The `sidekiq-cluster` command will not terminate once it has started the desired
amount of Sidekiq processes. Instead, the process will continue running and
forward any signals to the child processes. This makes it easy to stop all
Sidekiq processes as you simply send a signal to the `sidekiq-cluster` process,
instead of having to send it to the individual processes.

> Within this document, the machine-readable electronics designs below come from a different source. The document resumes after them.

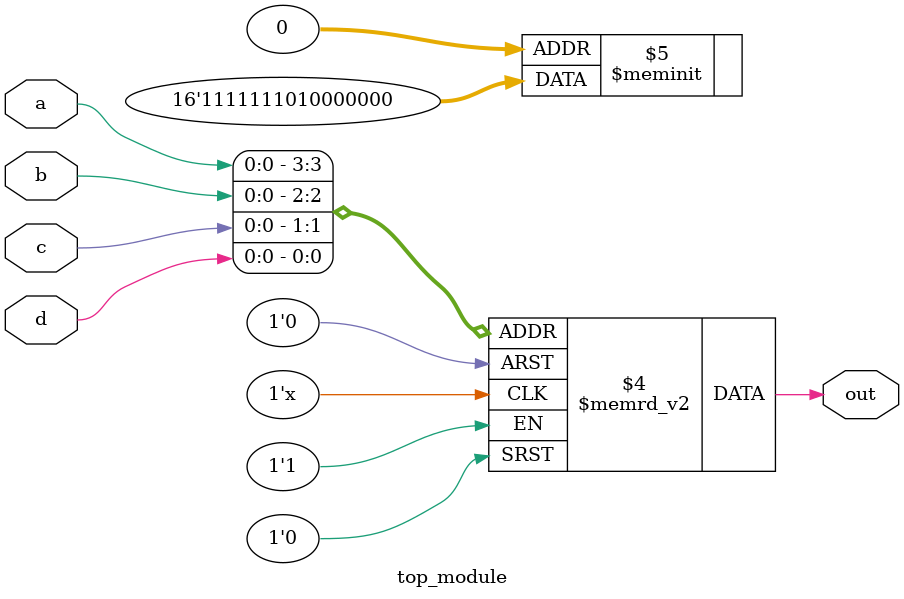
<source format=sv>
module top_module (
    input a,
    input b,
    input c,
    input d,
    output reg out
);

always @(*) begin
    case ({a, b, c, d})
        4'b0000: out = 0;
        4'b0001: out = 0;
        4'b0010: out = 0;
        4'b0011: out = 0;
        4'b0100: out = 0;
        4'b0101: out = 0;
        4'b0110: out = 0;
        4'b0111: out = 1;
        4'b1000: out = 0;
        4'b1001: out = 1;
        4'b1010: out = 1;
        4'b1011: out = 1;
        4'b1100: out = 1;
        4'b1101: out = 1;
        4'b1110: out = 1;
        4'b1111: out = 1;
    endcase
end

endmodule

</source>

If the `sidekiq-cluster` process crashes or receives a `SIGKILL`, the child
processes will terminate themselves after a few seconds. This ensures you don't
end up with zombie Sidekiq processes.

All of this makes monitoring the processes fairly easy. Simply hook up
`sidekiq-cluster` to your supervisor of choice (for example, runit) and you're good to
go.

If a child process died the `sidekiq-cluster` command will signal all remaining
process to terminate, then terminate itself. This removes the need for
`sidekiq-cluster` to re-implement complex process monitoring/restarting code.
Instead you should make sure your supervisor restarts the `sidekiq-cluster`
process whenever necessary.

### PID files

The `sidekiq-cluster` command can store its PID in a file. By default no PID
file is written, but this can be changed by passing the `--pidfile` option to
`sidekiq-cluster`. For example:

```shell
/opt/gitlab/embedded/service/gitlab-rails/bin/sidekiq-cluster --pidfile /var/run/gitlab/sidekiq_cluster.pid process_commit
```

Keep in mind that the PID file will contain the PID of the `sidekiq-cluster`
command and not the PID(s) of the started Sidekiq processes.

### Environment

The Rails environment can be set by passing the `--environment` flag to the
`sidekiq-cluster` command, or by setting `RAILS_ENV` to a non-empty value. The
default value can be found in `/opt/gitlab/etc/gitlab-rails/env/RAILS_ENV`.